For the first time… ever… I had actually won.
There had been two of them that time and I knew that if I relied on physical strength alone I would have gotten more bruises than usual. But for once I fought quietly, coldly, using guile and strategy rather than simply strength, and somehow I was still standing after they had had enough and had slunk away.
I became aware of my audience only slowly, an awareness of a presence, and for a moment I braced myself, expecting a new assault from a fresh adversary. I had spent myself already and I was simply going to have to curl up and take the blows as they came. But it wasn’t a third enemy. It was a boy whose age I found hard to guess. He was thin, almost scrawny, but there was a sense that he was made of steel and whipcord underneath clothes which hung awkwardly on his wiry frame. His dark hair, chopped by an obviously amateur hand, just brushed his shoulders; his face was all hollows and cheekbones and his eyes were an odd dark green shade which I’d never seen on another human being before. He gave me a half salute once he realized that I had registered his presence.
And brought into focus another thing.
There had been three of them who had jumped me. I had dealt with two. But there had been a third. A shadow somewhere behind me. I had no clear memory of what had happened, after, but that third shadow… it had just…
Now that I filtered my blurred memories of the fight to focus on what I had not had the time to pay close attention to in the thick of battle, I remembered a grunt and had a glimpse of falling. But it hadn’t been my doing. None of it.
The boy watching me could probably see all of this unraveling in the expression on my face – the realization of what must have happened, and a blossoming resentment that my accomplishment, my winning this tussle, was not my own accomplishment. He grinned at me, revealing a mouthful of teeth which looked like they ought to be sharper. His build and his looks might have hinted at vulnerability but it was camouflage, and that grin was pure predator.

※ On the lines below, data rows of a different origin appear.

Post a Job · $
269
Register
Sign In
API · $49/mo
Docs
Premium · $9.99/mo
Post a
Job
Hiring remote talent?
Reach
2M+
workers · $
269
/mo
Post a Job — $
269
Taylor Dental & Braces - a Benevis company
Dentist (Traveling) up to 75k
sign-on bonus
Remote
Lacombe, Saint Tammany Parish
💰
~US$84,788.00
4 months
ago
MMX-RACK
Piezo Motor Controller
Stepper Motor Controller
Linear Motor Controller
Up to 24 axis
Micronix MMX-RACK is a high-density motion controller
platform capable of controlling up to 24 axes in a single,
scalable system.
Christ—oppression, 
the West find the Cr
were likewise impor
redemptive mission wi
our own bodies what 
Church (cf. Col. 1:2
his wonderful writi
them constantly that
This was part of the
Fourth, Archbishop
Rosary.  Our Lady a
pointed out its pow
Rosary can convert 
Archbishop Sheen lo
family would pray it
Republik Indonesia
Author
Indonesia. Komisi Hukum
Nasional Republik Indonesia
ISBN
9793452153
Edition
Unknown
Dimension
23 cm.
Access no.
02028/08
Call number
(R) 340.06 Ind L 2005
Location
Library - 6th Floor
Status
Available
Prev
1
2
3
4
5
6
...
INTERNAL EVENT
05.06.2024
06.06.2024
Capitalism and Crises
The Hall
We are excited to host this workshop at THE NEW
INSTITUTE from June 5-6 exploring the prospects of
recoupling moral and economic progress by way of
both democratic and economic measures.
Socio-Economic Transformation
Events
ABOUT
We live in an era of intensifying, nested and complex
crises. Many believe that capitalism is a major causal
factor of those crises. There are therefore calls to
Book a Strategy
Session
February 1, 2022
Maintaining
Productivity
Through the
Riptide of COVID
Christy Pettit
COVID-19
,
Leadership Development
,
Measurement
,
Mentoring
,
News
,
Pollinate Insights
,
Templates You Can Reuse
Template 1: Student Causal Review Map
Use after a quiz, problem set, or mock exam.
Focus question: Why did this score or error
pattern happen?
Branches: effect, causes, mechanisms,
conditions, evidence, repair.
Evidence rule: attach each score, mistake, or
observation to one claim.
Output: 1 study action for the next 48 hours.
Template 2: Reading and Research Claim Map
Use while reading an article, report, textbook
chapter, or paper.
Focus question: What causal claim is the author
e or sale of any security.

“I saw them jump you,” he said. “I hung around to see if you might need help.”
“Do I know you?” I asked, spitting the words out through uneven breaths I was still struggling to get under control. He was a total stranger; I didn’t know every face of every kid in our school, to be sure, but I was pretty certain that I’d have remembered this face if it had been hanging around the halls. And I didn’t know him. I was still out of breath, but I figured I could take him, In a moment of two. When I had recovered just a little.
But he didn’t seem inclined to pick a fight. In fact, he looked about ready to leave me to it, shoving himself off the wall he had been leaning against and stuffing both hands into the pockets of his scruffy jeans.
“Don’t mind me,” he said, shrugging his narrow shoulders. “Just happened to be passing.”
“What did you do?” I demanded, furious, as he turned his back on me and began to amble away.
“Not all that much. Didn’t stop him from doing anything he wanted to do. He just happened to walk into something on his way there.”
“Walk into what?” I said, still not mollified.
“My foot,” he threw over his shoulder, together with a last flash of a grin.
“He’ll just come back to finish it!” I yelled after him as he walked away, presenting me with a view of a thin back and a pair of long gangly legs clad in clean but obviously well-worn jeans.